═════ Data provided ═════

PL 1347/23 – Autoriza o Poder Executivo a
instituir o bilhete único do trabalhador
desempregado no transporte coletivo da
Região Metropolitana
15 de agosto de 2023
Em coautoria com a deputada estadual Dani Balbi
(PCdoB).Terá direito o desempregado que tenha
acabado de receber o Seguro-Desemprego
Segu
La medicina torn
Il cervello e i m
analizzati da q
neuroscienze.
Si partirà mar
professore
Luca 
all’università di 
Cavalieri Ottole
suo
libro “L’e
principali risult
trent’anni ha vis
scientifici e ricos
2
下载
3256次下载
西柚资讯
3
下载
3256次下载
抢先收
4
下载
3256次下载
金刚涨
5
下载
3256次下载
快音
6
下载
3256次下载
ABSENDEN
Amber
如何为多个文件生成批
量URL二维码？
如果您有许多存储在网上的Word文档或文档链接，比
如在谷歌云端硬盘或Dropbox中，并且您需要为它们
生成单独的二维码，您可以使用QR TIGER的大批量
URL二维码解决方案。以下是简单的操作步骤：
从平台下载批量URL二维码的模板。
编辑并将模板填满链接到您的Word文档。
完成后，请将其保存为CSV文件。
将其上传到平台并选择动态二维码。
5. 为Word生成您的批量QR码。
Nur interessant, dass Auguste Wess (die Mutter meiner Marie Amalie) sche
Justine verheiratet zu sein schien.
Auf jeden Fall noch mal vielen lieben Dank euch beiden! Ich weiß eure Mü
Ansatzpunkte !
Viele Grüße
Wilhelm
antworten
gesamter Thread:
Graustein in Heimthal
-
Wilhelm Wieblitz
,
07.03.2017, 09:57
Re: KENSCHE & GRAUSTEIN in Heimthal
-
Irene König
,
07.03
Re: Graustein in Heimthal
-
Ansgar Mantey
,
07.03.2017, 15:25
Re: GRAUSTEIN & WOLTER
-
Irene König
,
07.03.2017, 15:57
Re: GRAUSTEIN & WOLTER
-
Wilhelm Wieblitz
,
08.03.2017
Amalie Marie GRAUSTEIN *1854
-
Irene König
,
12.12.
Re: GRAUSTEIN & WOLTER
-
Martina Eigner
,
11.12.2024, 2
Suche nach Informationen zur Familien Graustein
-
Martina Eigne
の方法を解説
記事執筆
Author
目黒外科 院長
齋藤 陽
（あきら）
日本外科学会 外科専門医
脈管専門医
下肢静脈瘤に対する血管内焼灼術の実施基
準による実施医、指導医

═════

#### Instructions for the task
Please return every line of the data above unchanged and in the same order.

#### Written response
PL 1347/23 – Autoriza o Poder Executivo a
instituir o bilhete único do trabalhador
desempregado no transporte coletivo da
Região Metropolitana
15 de agosto de 2023
Em coautoria com a deputada estadual Dani Balbi
(PCdoB).Terá direito o desempregado que tenha
acabado de receber o Seguro-Desemprego
Segu
La medicina torn
Il cervello e i m
analizzati da q
neuroscienze.
Si partirà mar
professore
Luca 
all’università di 
Cavalieri Ottole
suo
libro “L’e
principali risult
trent’anni ha vis
scientifici e ricos
2
下载
3256次下载
西柚资讯
3
下载
3256次下载
抢先收
4
下载
3256次下载
金刚涨
5
下载
3256次下载
快音
6
下载
3256次下载
ABSENDEN
Amber
如何为多个文件生成批
量URL二维码？
如果您有许多存储在网上的Word文档或文档链接，比
如在谷歌云端硬盘或Dropbox中，并且您需要为它们
生成单独的二维码，您可以使用QR TIGER的大批量
URL二维码解决方案。以下是简单的操作步骤：
从平台下载批量URL二维码的模板。
编辑并将模板填满链接到您的Word文档。
完成后，请将其保存为CSV文件。
将其上传到平台并选择动态二维码。
5. 为Word生成您的批量QR码。
Nur interessant, dass Auguste Wess (die Mutter meiner Marie Amalie) sche
Justine verheiratet zu sein schien.
Auf jeden Fall noch mal vielen lieben Dank euch beiden! Ich weiß eure Mü
Ansatzpunkte !
Viele Grüße
Wilhelm
antworten
gesamter Thread:
Graustein in Heimthal
-
Wilhelm Wieblitz
,
07.03.2017, 09:57
Re: KENSCHE & GRAUSTEIN in Heimthal
-
Irene König
,
07.03
Re: Graustein in Heimthal
-
Ansgar Mantey
,
07.03.2017, 15:25
Re: GRAUSTEIN & WOLTER
-
Irene König
,
07.03.2017, 15:57
Re: GRAUSTEIN & WOLTER
-
Wilhelm Wieblitz
,
08.03.2017
Amalie Marie GRAUSTEIN *1854
-
Irene König
,
12.12.
Re: GRAUSTEIN & WOLTER
-
Martina Eigner
,
11.12.2024, 2
Suche nach Informationen zur Familien Graustein
-
Martina Eigne
の方法を解説
記事執筆
Author
目黒外科 院長
齋藤 陽
（あきら）
日本外科学会 外科専門医
脈管専門医
下肢静脈瘤に対する血管内焼灼術の実施基
準による実施医、指導医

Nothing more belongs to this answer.